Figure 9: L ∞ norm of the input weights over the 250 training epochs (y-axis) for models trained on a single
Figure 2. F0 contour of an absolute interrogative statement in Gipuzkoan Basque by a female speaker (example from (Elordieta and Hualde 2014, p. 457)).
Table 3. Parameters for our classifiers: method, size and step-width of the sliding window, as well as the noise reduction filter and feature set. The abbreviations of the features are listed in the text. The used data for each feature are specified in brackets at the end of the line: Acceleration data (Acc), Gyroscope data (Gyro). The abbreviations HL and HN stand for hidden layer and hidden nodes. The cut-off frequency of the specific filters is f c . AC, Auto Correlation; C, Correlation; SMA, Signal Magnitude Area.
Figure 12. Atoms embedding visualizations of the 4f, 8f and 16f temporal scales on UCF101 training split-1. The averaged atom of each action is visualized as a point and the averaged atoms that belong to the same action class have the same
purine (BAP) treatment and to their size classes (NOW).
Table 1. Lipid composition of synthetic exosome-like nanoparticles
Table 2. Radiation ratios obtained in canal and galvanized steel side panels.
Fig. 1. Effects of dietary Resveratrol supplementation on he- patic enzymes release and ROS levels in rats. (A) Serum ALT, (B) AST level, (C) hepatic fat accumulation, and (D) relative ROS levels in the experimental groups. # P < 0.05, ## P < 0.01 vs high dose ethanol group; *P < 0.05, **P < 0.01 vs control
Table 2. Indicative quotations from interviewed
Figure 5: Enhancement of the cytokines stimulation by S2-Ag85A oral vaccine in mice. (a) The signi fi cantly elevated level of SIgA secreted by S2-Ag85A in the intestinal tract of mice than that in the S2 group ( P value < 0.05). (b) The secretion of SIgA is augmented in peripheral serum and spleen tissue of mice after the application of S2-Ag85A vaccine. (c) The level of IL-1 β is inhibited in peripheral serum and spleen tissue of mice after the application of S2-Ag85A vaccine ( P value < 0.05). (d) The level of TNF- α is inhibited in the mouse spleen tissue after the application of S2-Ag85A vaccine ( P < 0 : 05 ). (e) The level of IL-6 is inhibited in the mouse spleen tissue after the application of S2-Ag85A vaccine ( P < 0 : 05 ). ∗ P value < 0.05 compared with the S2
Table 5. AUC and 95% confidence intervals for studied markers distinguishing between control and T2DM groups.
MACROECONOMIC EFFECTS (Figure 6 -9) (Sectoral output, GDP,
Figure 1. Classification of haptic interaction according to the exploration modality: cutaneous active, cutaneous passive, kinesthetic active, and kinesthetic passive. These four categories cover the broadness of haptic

PROBLEM TO WORK ON: The lines to report are those in the material above that contain the word "from"; copy every one of them.

ANSWER TO THE PROBLEM:
Figure 2. F0 contour of an absolute interrogative statement in Gipuzkoan Basque by a female speaker (example from (Elordieta and Hualde 2014, p. 457)).
Table 2. Indicative quotations from interviewed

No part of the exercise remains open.